- Opening Delimiter -

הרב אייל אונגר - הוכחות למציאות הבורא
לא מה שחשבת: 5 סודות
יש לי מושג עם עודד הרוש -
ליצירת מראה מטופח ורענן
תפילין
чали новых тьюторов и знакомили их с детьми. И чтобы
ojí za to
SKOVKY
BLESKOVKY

- Closing Delimiter -

WHAT IS NEEDED:
Copy out every line of text from the records above, keeping the original order and each line's characters unchanged.

COMPLETED EXERCISE:
הרב אייל אונגר - הוכחות למציאות הבורא
לא מה שחשבת: 5 סודות
יש לי מושג עם עודד הרוש -
ליצירת מראה מטופח ורענן
תפילין
чали новых тьюторов и знакомили их с детьми. И чтобы
ojí za to
SKOVKY
BLESKOVKY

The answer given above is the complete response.